Strong M&A activity will continue through year’s end even if the Federal Reserve takes anti-inflation measures and capital markets cool, predicts M&A Leadership Council Chairman and CEO Mark Herndon.
McKinsey and Co. M&A practice leader Jeff Rudnicki is also expecting inflation not to be a dampener.
Post-pandemic winners are likely to be companies with strong balance sheets and an experienced M&A team with the ability to rapidly escalate serial acquisitions and deal volume over and above their historical annual deal counts, Herndon says.
But even for well-positioned companies, the landscape will be different, in part because of the strong capital position of so many companies and the hunt for mergers by private equity firms and special purpose acquisition companies (SPACs).
“Driving that kind of serial acquisition success is a completely different ballgame for most corporate acquirers,” he says.
Buyers need to act fast and ratchet their diligence down to the critical items to make a go/no-go decision, then insist on solid reps, warranties, escrows and earn-outs, he says.
Then, immediately prior to or just after close, Herndon says, buyers must introduce a more structured integration discovery process to cover the bases that couldn’t be covered in a more traditional due diligence pre-definitive agreement.
“The integration can’t be the normal, customary approach,” he says.
New market entrants
One surprise this year has been a substantial number of “net, new acquirers” entering the market, Herndon says.
“We directly observed companies from approximately $150 million in revenue to established, best-in-class name brands with well over $3 billion in revenue declare 'now is the time' to start an inorganic growth campaign,” he says. “In some cases, these companies had never acquired before.
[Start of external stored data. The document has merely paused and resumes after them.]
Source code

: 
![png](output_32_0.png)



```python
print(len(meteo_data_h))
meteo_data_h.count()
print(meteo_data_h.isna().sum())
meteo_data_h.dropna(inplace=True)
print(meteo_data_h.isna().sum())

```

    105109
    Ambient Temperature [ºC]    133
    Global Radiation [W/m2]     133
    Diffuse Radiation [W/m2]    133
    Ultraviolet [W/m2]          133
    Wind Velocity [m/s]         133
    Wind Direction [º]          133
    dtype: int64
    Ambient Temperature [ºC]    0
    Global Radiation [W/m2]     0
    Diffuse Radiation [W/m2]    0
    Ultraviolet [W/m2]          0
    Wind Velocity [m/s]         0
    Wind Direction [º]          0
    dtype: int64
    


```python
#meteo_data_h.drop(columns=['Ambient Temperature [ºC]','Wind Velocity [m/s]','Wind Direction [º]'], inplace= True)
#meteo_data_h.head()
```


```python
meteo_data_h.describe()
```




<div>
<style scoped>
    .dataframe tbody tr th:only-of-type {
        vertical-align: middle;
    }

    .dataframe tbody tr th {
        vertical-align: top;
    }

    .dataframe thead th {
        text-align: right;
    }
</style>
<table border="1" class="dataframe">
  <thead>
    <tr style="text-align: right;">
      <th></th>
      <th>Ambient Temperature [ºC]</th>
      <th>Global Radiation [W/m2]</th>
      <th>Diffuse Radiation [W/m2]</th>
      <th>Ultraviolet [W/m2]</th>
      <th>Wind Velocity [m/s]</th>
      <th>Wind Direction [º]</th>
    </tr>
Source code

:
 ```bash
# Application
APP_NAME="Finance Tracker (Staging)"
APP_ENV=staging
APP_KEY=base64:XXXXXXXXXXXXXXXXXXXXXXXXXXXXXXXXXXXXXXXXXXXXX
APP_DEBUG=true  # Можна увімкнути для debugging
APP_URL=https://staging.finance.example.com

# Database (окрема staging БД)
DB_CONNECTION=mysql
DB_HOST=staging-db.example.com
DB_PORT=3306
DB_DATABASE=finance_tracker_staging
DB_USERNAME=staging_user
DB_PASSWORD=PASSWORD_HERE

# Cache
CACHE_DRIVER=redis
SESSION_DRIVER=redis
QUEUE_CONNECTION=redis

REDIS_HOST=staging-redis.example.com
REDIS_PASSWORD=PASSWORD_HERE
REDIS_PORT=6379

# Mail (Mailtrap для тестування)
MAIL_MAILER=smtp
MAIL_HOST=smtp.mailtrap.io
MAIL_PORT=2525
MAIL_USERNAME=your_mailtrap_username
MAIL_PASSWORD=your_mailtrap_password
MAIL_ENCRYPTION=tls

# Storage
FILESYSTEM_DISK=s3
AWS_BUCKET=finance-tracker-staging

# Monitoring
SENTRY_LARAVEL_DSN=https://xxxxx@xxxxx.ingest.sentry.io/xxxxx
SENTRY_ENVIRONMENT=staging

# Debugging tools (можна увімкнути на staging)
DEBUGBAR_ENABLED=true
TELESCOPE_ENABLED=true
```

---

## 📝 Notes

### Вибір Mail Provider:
In others, it had been several years since their most recent acquisition.”
In these latter cases, the executive leadership team had turned over and much of the institutional knowledge was lost, says Herndon.
Washington tax talk
The tax changes under discussion by the Biden administration and Congress, including changes in capital gains, are part of the background dialogue that’s driving companies' strategies, says McKinsey’s Rudnicki.
“Both buyers and sellers are trying to understand the range of outcomes based on possible tax changes and its implication on valuation,” he says.
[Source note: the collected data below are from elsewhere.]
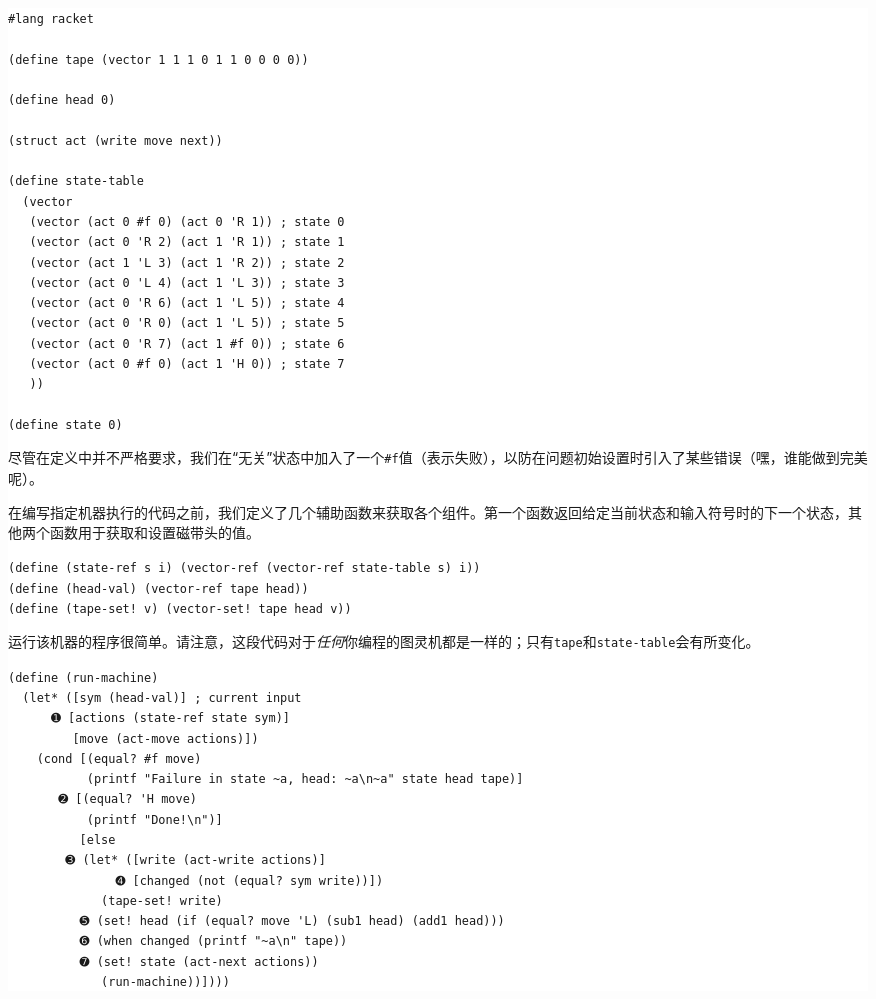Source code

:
 ```
#lang racket

(define tape (vector 1 1 1 0 1 1 0 0 0 0))

(define head 0)

(struct act (write move next))

(define state-table
  (vector
   (vector (act 0 #f 0) (act 0 'R 1)) ; state 0
   (vector (act 0 'R 2) (act 1 'R 1)) ; state 1
   (vector (act 1 'L 3) (act 1 'R 2)) ; state 2
   (vector (act 0 'L 4) (act 1 'L 3)) ; state 3
   (vector (act 0 'R 6) (act 1 'L 5)) ; state 4
   (vector (act 0 'R 0) (act 1 'L 5)) ; state 5
   (vector (act 0 'R 7) (act 1 #f 0)) ; state 6
   (vector (act 0 #f 0) (act 1 'H 0)) ; state 7
   ))

(define state 0)
```

尽管在定义中并不严格要求，我们在“无关”状态中加入了一个`#f`值（表示失败），以防在问题初始设置时引入了某些错误（嘿，谁能做到完美呢）。

在编写指定机器执行的代码之前，我们定义了几个辅助函数来获取各个组件。第一个函数返回给定当前状态和输入符号时的下一个状态，其他两个函数用于获取和设置磁带头的值。

```
(define (state-ref s i) (vector-ref (vector-ref state-table s) i))
(define (head-val) (vector-ref tape head))
(define (tape-set! v) (vector-set! tape head v))
```

运行该机器的程序很简单。请注意，这段代码对于*任何*你编程的图灵机都是一样的；只有`tape`和`state-table`会有所变化。

```
(define (run-machine)
  (let* ([sym (head-val)] ; current input
      ➊ [actions (state-ref state sym)]
         [move (act-move actions)])
    (cond [(equal? #f move)
           (printf "Failure in state ~a, head: ~a\n~a" state head tape)]
       ➋ [(equal? 'H move)
           (printf "Done!\n")]
          [else
        ➌ (let* ([write (act-write actions)]
               ➍ [changed (not (equal? sym write))])
             (tape-set! write)
          ➎ (set! head (if (equal? move 'L) (sub1 head) (add1 head)))
          ➏ (when changed (printf "~a\n" tape))
          ➐ (set! state (act-next actions))
             (run-machine))])))
```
For many companies, a big part of the conversation is distressed assets; M&A specialists are evaluating companies struggling post-pandemic to determine if the underlying business is still strong and the market is undervaluing its worth.
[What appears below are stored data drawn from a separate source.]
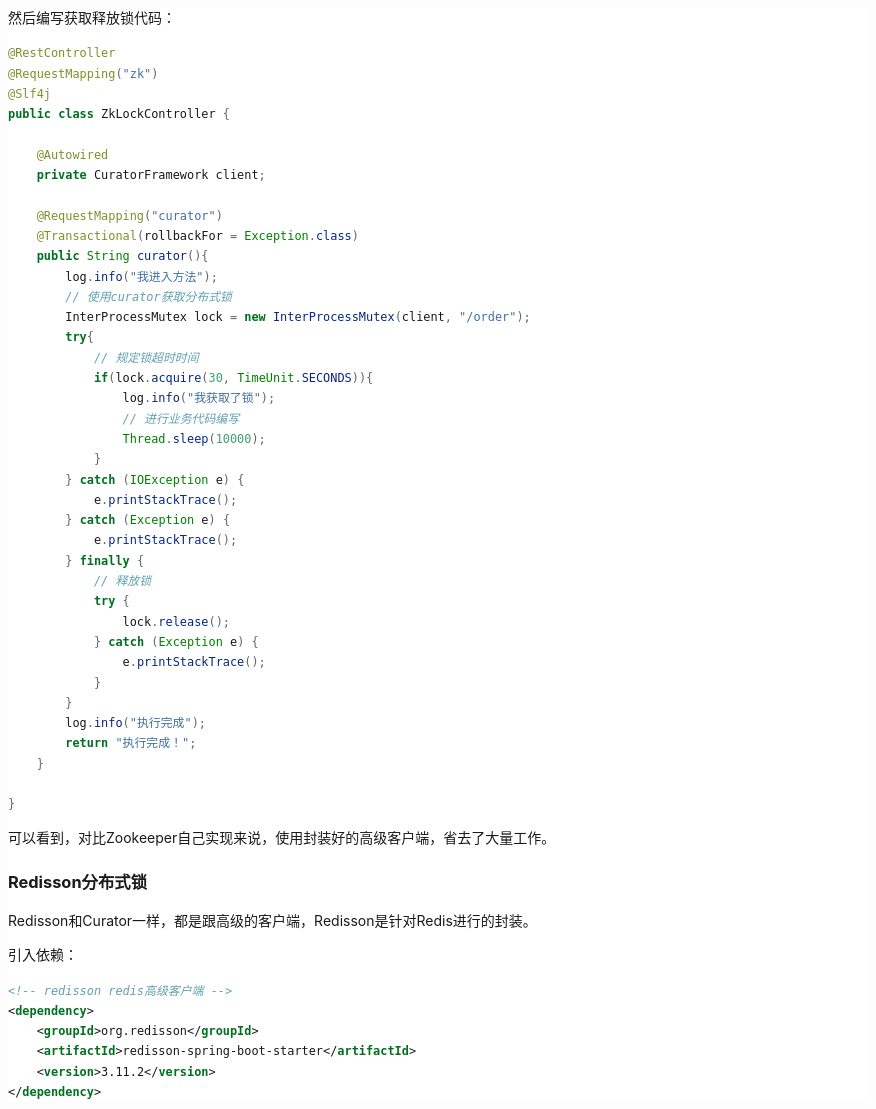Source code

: 然后编写获取释放锁代码：

```java
@RestController
@RequestMapping("zk")
@Slf4j
public class ZkLockController {

    @Autowired
    private CuratorFramework client;

    @RequestMapping("curator")
    @Transactional(rollbackFor = Exception.class)
    public String curator(){
        log.info("我进入方法");
        // 使用curator获取分布式锁
        InterProcessMutex lock = new InterProcessMutex(client, "/order");
        try{
            // 规定锁超时时间
            if(lock.acquire(30, TimeUnit.SECONDS)){
                log.info("我获取了锁");
                // 进行业务代码编写
                Thread.sleep(10000);
            }
        } catch (IOException e) {
            e.printStackTrace();
        } catch (Exception e) {
            e.printStackTrace();
        } finally {
            // 释放锁
            try {
                lock.release();
            } catch (Exception e) {
                e.printStackTrace();
            }
        }
        log.info("执行完成");
        return "执行完成！";
    }

}
```

可以看到，对比Zookeeper自己实现来说，使用封装好的高级客户端，省去了大量工作。

### Redisson分布式锁

Redisson和Curator一样，都是跟高级的客户端，Redisson是针对Redis进行的封装。

引入依赖：

```xml
<!-- redisson redis高级客户端 -->
<dependency>
    <groupId>org.redisson</groupId>
    <artifactId>redisson-spring-boot-starter</artifactId>
    <version>3.11.2</version>
</dependency>
```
“The financial effects of the pandemic are making potential buyers bring more precision to their financial models over the next couple of years to understand which pandemic effects are temporary and which are lasting,” Rudnicki says.
Cheap money, digitization
Overarching themes in the M&A resurgence include access to low-cost capital, a projected macroeconomic recovery and companies’ migration to business digitization, according to a report from BDO Capital Advisors.
“Digitization of the economy in the post-pandemic era has fueled the adoption of advanced technologies and cloud-based platforms, triggering the demand for outsourced IT and specialty consulting services to address the rise in data backup, data security and system upgrades,” the report says.